Greywolf Goldmining is looking for oil and coal around Abel Tasman and Kahurangi national parks, the Farewell Spit Nature Reserve and the Westhaven and Tonga Island marine reserves.

John Ward-Holmes says the iwi want to repeat the success of the campaign to stop seabed mining in Golden Bay.

“We need to bring whoever we can on board. We do this in this community a lot. There’s so few mana whenua here that we need the support of others to move forward,” he says.

Mr Ward-Holmes says Golden Bay iwi have rejected Greywolf's offers of joint ventures and royalty shares.


Former governor general Sir Paul Reeves has stepped down from the Wellington Tenths Trust and the Port Nicholson Trust, which manages land and assets included in the settlement of historic claims around Wellington Harbour.

The trust has become embroiled in a fight between the Wellington City Council and Waiwhetu Marae about ownership of a waka which the council wanted to be displayed in the trust's new $14 million waterfront waka house.

Sir Paul says those are issues which will come right in time, and overall the settlement can be considered a success.

“I really have appreciated the Port Nicholson settlement.
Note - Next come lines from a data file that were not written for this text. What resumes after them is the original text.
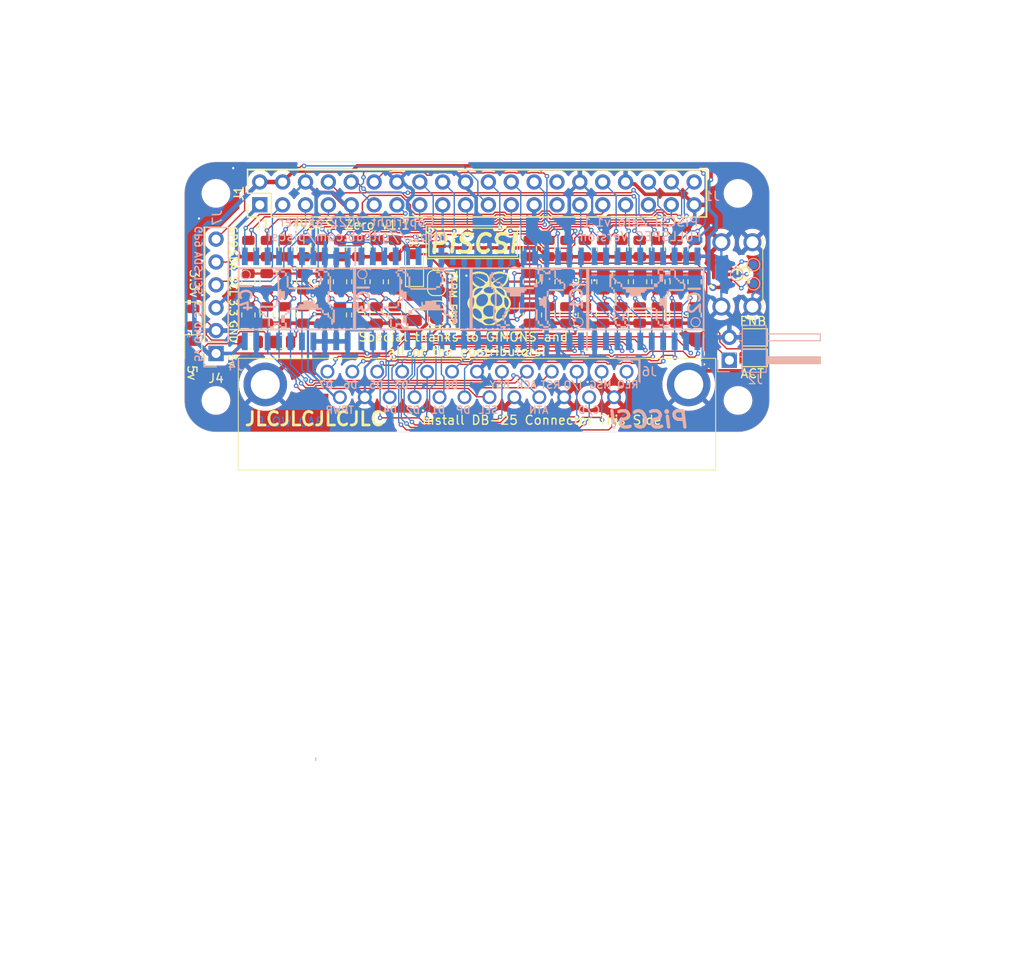
<source format=kicad_pcb>
(kicad_pcb (version 20221018) (generator pcbnew)

  (general
    (thickness 1.6)
  )

  (paper "A4")
  (layers
    (0 "F.Cu" signal "Top")
    (31 "B.Cu" signal "Bottom")
    (32 "B.Adhes" user "B.Adhesive")
    (33 "F.Adhes" user "F.Adhesive")
    (34 "B.Paste" user)
    (35 "F.Paste" user)
    (36 "B.SilkS" user "B.Silkscreen")
    (37 "F.SilkS" user "F.Silkscreen")
    (38 "B.Mask" user)
    (39 "F.Mask" user)
    (40 "Dwgs.User" user "User.Drawings")
    (41 "Cmts.User" user "User.Comments")
    (42 "Eco1.User" user "User.Eco1")
    (43 "Eco2.User" user "User.Eco2")
    (44 "Edge.Cuts" user)
    (45 "Margin" user)
    (46 "B.CrtYd" user "B.Courtyard")
    (47 "F.CrtYd" user "F.Courtyard")
    (48 "B.Fab" user)
    (49 "F.Fab" user)
  )

  (setup
    (pad_to_mask_clearance 0)
    (aux_axis_origin 94.2 52.8)
    (grid_origin 154.01 126)
    (pcbplotparams
      (layerselection 0x00010fc_ffffffff)
      (plot_on_all_layers_selection 0x0000000_00000000)
      (disableapertmacros false)
      (usegerberextensions true)
      (usegerberattributes false)
      (usegerberadvancedattributes false)
      (creategerberjobfile false)
      (dashed_line_dash_ratio 12.000000)
      (dashed_line_gap_ratio 3.000000)
      (svgprecision 6)
      (plotframeref false)
      (viasonmask false)
      (mode 1)
      (useauxorigin true)
      (hpglpennumber 1)
      (hpglpenspeed 20)
      (hpglpendiameter 15.000000)
      (dxfpolygonmode true)
      (dxfimperialunits true)
      (dxfusepcbnewfont true)
      (psnegative false)
      (psa4output false)
      (plotreference true)
      (plotvalue false)
      (plotinvisibletext false)
      (sketchpadsonfab false)
      (subtractmaskfromsilk true)
      (outputformat 1)
      (mirror false)
      (drillshape 0)
      (scaleselection 1)
      (outputdirectory "gerbers")
    )
  )

  (net 0 "")
  (net 1 "GND")
  (net 2 "+3V3")
  (net 3 "+5V")
  (net 4 "C-REQ")
  (net 5 "C-MSG")
  (net 6 "C-BSY")
  (net 7 "C-SEL")
  (net 8 "C-RST")
  (net 9 "C-ACK")
  (net 10 "C-ATN")
  (net 11 "C-DP")
  (net 12 "C-D0")
  (net 13 "C-D1")
  (net 14 "C-D2")
  (net 15 "C-D3")
  (net 16 "C-D4")
  (net 17 "C-D5")
  (net 18 "C-D6")
  (net 19 "C-D7")
  (net 20 "C-I_O")
  (net 21 "C-C_D")
  (net 22 "TERMPOW")
  (net 23 "PI-D7")
  (net 24 "PI-D6")
  (net 25 "PI-D5")
  (net 26 "PI-D4")
  (net 27 "PI-D3")
  (net 28 "PI-D2")
  (net 29 "PI-D1")
  (net 30 "PI-D0")
  (net 31 "PI-DP")
  (net 32 "PI-BSY")
  (net 33 "PI-MSG")
  (net 34 "PI-C_D")
  (net 35 "PI-REQ")
  (net 36 "PI-I_O")
  (net 37 "PI-ATN")
  (net 38 "PI-ACK")
  (net 39 "PI-RST")
  (net 40 "PI-SEL")
  (net 41 "Net-(D2-Pad2)")
  (net 42 "Net-(D3-Pad2)")
  (net 43 "Net-(D4-Pad2)")
  (net 44 "DBG_LED")
  (net 45 "PI_SCL")
  (net 46 "PI_SDA")
  (net 47 "PI-ACT")
  (net 48 "PI-IND")
  (net 49 "PI-TAD")
  (net 50 "PI-DTD")
  (net 51 "Net-(D5-Pad1)")
  (net 52 "EXT-ACT-LED")
  (net 53 "/TERM_5v")
  (net 54 "/TERM_GND")
  (net 55 "Net-(D1-Pad2)")
  (net 56 "Net-(J3-Pad4)")
  (net 57 "Net-(J3-Pad3)")
  (net 58 "Net-(J3-Pad2)")
  (net 59 "PI-GPIO9")
  (net 60 "unconnected-(J1-Pad27)")
  (net 61 "unconnected-(J1-Pad28)")

  (footprint "LED_SMD:LED_0805_2012Metric" (layer "F.Cu") (at 175.473 63.389 -90))

  (footprint "LED_SMD:LED_0805_2012Metric" (layer "F.Cu") (at 237.576 64.278 180))

  (footprint "LED_SMD:LED_0805_2012Metric" (layer "F.Cu") (at 237.576 61.992 180))

  (footprint "Connector_PinHeader_2.54mm:PinHeader_2x20_P2.54mm_Vertical" (layer "F.Cu") (at 182.87 47.27 90))

  (footprint "MountingHole:MountingHole_2.7mm_M2.5" (layer "F.Cu") (at 178 46))

  (footprint "MountingHole:MountingHole_2.7mm_M2.5" (layer "F.Cu") (at 178 69))

  (footprint "MountingHole:MountingHole_2.7mm_M2.5" (layer "F.Cu") (at 236 69))

  (footprint "MountingHole:MountingHole_2.7mm_M2.5" (layer "F.Cu") (at 236 46))

  (footprint "Fuse:Fuse_1206_3216Metric" (layer "F.Cu") (at 199.99416 58.71032 -90))

  (footprint "Resistor_SMD:R_0805_2012Metric" (layer "F.Cu") (at 212.872224 52.12472 -90))

  (footprint "Resistor_SMD:R_0805_2012Metric" (layer "F.Cu") (at 181.7995 62.5 180))

  (footprint "SamacSys_Parts:pi_logo" (layer "F.Cu") (at 208.36 57.7))

  (footprint "Resistor_SMD:R_0805_2012Metric" (layer "F.Cu") (at 185.379 62.5 180))

  (footprint "Diode_SMD:D_SOD-123F" (layer "F.Cu") (at 200.06 54.15 90))

  (footprint "LED_SMD:LED_0805_2012Metric" (layer "F.Cu") (at 175.473 59.7545 -90))

  (footprint "Resistor_SMD:R_0805_2012Metric" (layer "F.Cu") (at 212.872224 55.81414 -90))

  (footprint "Resistor_SMD:R_0805_2012Metric" (layer "F.Cu") (at 189.74939 55.81414 -90))

  (footprint "Resistor_SMD:R_0805_2012Metric" (layer "F.Cu") (at 191.78632 55.81414 -90))

  (footprint "Resistor_SMD:R_0805_2012Metric" (layer "F.Cu") (at 193.82325 55.81414 -90))

  (footprint "Resistor_SMD:R_0805_2012Metric" (layer "F.Cu") (at 195.86018 55.81414 -90))

  (footprint "Resistor_SMD:R_0805_2012Metric" (layer "F.Cu") (at 197.89711 55.81414 -90))

  (footprint "Resistor_SMD:R_0805_2012Metric" (layer "F.Cu") (at 181.60166 55.81414 -90))

  (footprint "Resistor_SMD:R_0805_2012Metric" (layer "F.Cu") (at 183.6386 55.81414 -90))

  (footprint "Resistor_SMD:R_0805_2012Metric" (layer "F.Cu") (at 185.67553 55.81414 -90))

  (footprint "Resistor_SMD:R_0805_2012Metric" (layer "F.Cu") (at 187.71246 55.81414 -90))

  (footprint "Resistor_SMD:R_0805_2012Metric" (layer "F.Cu") (at 189.736328 59.50356 90))

  (footprint "Resistor_SMD:R_0805_2012Metric" (layer "F.Cu") (at 191.769992 59.50356 90))

  (footprint "Resistor_SMD:R_0805_2012Metric" (layer "F.Cu") (at 193.803656 59.50356 90))

  (footprint "Resistor_SMD:R_0805_2012Metric" (layer "F.Cu") (at 195.83732 59.50356 90))

  (footprint "Resistor_SMD:R_0805_2012Metric" (layer "F.Cu") (at 197.870984 59.50356 90))

  (footprint "Resistor_SMD:R_0805_2012Metric" (layer "F.Cu") (at 181.60166 59.50356 90))

  (footprint "Resistor_SMD:R_0805_2012Metric" (layer "F.Cu") (at 183.635336 59.50356 90))

  (footprint "Resistor_SMD:R_0805_2012Metric" (layer "F.Cu") (at 185.669 59.50356 90))

  (footprint "Resistor_SMD:R_0805_2012Metric" (layer "F.Cu")
    (tstamp 00000000-0000-0000-0000-000061626a3e)
    (at 187.702664 59.50356 90)
    (descr "Resistor SMD 0805 (2012 Metric), square (rectangular) end terminal, IPC_7351 nominal, (Body size source: IPC-SM-782 page 72, https://www.pcb-3d.com/wordpress/wp-content/uploads/ipc-sm-782a_amendment_1_and_2.pdf), generated with kicad-footprint-generator")
    (tags "resistor")
    (property "Description" "")
    (property "LCSC" "C17557")
    (property "Manufacturer_Name" "")
    (property "Manufacturer_Part_Number" "")
    (property "Sheetfile" "/Users/akuker/Downloads/piscsi-hw/rascsi_zero_1p1/rascsi_zero.sch")
    (property "Sheetname" "")
    (path "/00000000-0000-0000-0000-00005f738717")
    (attr smd)
    (fp_text reference "R23" (at 0 -1.65 270) (layer "F.SilkS") hide
        (effects (font (size 1 1) (thickness 0.15)))
      (tstamp 7a39dc89-6323-4ca6-9e7d-a080141d366d)
    )
    (fp_text value "220" (at 0 1.65 270) (layer "F.Fab")
        (effects (font (size 1 1) (thickness 0.15)))
      (tstamp eba5ac8d-7fa4-4d75-8089-35d572bf4179)
    )
    (fp_text user "${REFERENCE}" (at 0 0 270) (layer "F.Fab")
        (effects (font (size 0.5 0.5) (thickness 0.08)))
      (tstamp 3f700046-e058-42f6-a9bc-22f08b1c4da3)
    )
    (fp_line (start -0.227064 -0.735) (end 0.227064 -0.735)
      (stroke (width 0.12) (type solid)) (layer "F.SilkS") (tstamp 31880ca7-12ae-4260-82b3-f68ded8dc62f))
    (fp_line (start -0.227064 0.735) (end 0.227064 0.735)
      (stroke (width 0.12) (type solid)) (layer "F.SilkS") (tstamp 8ed8a78f-46c2-4d0b-bd04-e7a19c3089be))
    (fp_line (start -1.68 -0.95) (end 1.68 -0.95)
      (stroke (width 0.05) (type solid)) (layer "F.CrtYd") (tstamp 9a05a625-80de-4966-8641-1f01a1bbd2a7))
    (fp_line (start -1.68 0.95) (end -1.68 -0.95)
      (stroke (width 0.05) (type solid)) (layer "F.CrtYd") (tstamp 9a65591c-3528-42a3-b012-b1c870e6b6fa))
    (fp_line (start 1.68 -0.95) (end 1.68 0.95)
      (stroke (width 0.05) (type solid)) (layer "F.CrtYd") (tstamp d41f6d13-335f-4ac1-8d5a-69aca3f4c909))
    (fp_line (start 1.68 0.95) (end -1.68 0.95)
      (stroke (width 0.05) (type solid)) (layer "F.CrtYd") (tstamp 0b0f97c4-79d1-4661-897e-42692d48fee4))
    (fp_line (start -1 -0.625) (end 1 -0.625)
      (stroke (width 0.1) (type solid)) (layer "F.Fab") (tstamp 10b1d55a-8e64-4bb6-b8b4-08b48b3edab6))
    (fp_line (start -1 0.625) (end -1 -0.625)
      (stroke (width 0.1) (type solid)) (layer "F.Fab") (tstamp bdbde5ac-05e9-4dca-bf8f-12e5c3a6bbe5))
    (fp_line (start 1 -0.625) (end 1 0.625)
      (stroke (width 0.1) (type solid)) (layer "F.Fab") (tstamp 9aeefcb0-0ced-4177-a3f1-8930cda5312b))
    (fp_line (start 1 0.625) (end -1 0.625)
      (stroke (width 0.1) (type solid)) (layer "F.Fab") (tstamp ab72504a-291d-427f-ba88-0ea6277e3e18))
    (pad "1" smd roundrect (at -0.9125 0 90) (size 1.025 1.4) (layers "F.Cu" "F.Paste" "F.Mask") (roundrect_rratio 0.2439
... [909327 chars truncated]
</source>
I think we made real strides and advances. Similarly too the Wellington Tenths Trust, the allied trust is going ahead. But the time comes where you’ve really got to say I’ve done my dash, I’m getting older day by day and the trip from Auckland to Wellington doesn’t get any easier so I thought yes, I will resign, and provide an opportunity for a younger person to come along,” Sir Paul says.

His time is increasingly taken up with work relating to his role as chancellor of AUT University.